Overall, there is therefore an emerging picture that providing the same amount of ai is applied and efficacy is measured as time to first bite, whether in a field or cage test, the two chemicals will provide near to equivalent periods of protection. However, the results reported should not be taken as the actual length to a first bite that might be experienced by an individual due to the multitude of factors as already discussed above. An important consideration when considering the ‘preferred’ repellent is that in some countries such as the United Kingdom, products can currently contain more DEET (up to 50%) than picaridin (up to 30%). In this situation, there might be advantage in terms of protection period to using the higher concentration products, although the advantage is likely to be muted given repellent kinetics (Figure 1) and the observation that picaridin is likely to be somewhat more persistent on the skin than DEET.15
Conclusion
In conclusion we feel that where 50% DEET products are available then it can be argued that the protection time advantage associated with these formulations reasonably can be invoked to consider it as a first choice repellent.
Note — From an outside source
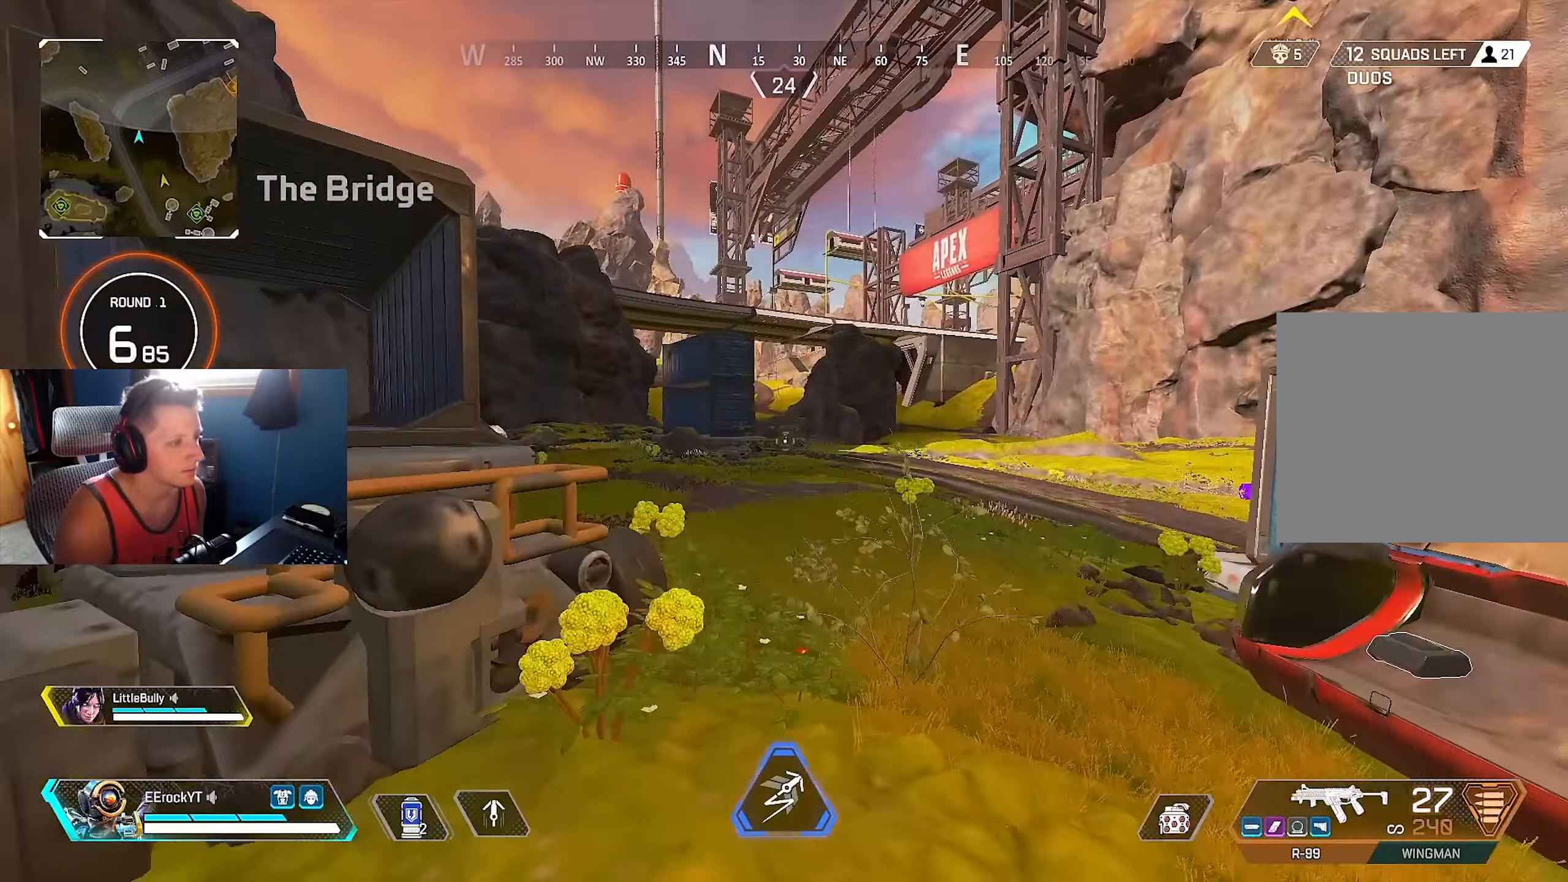
{"buttons": [], "left_stick": "left", "right_stick": "center", "events": [[83, "TRIANGLE", "down"], [100, "left_stick", "left"], [133, "TRIANGLE", "up"]]}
Where only 30% DEET or lower concentrations are available, then on current evidence it is reasonable to offer DEET or picaridin as a first choice. While new evidence or registration of higher concentration picaridin products might alter the nuance of these recommendations, it is unlikely that it will change importantly the conclusion that DEET and picaridin offer long periods of protection against mosquito bites. Indeed, given the vagaries of repellent performance, including the clear impact of adherence, it is also reasonable to consider these active ingredients as near to equals and that, based on traveller values and preferences, can be considered the preferred option.
Conflict of interest: None declared.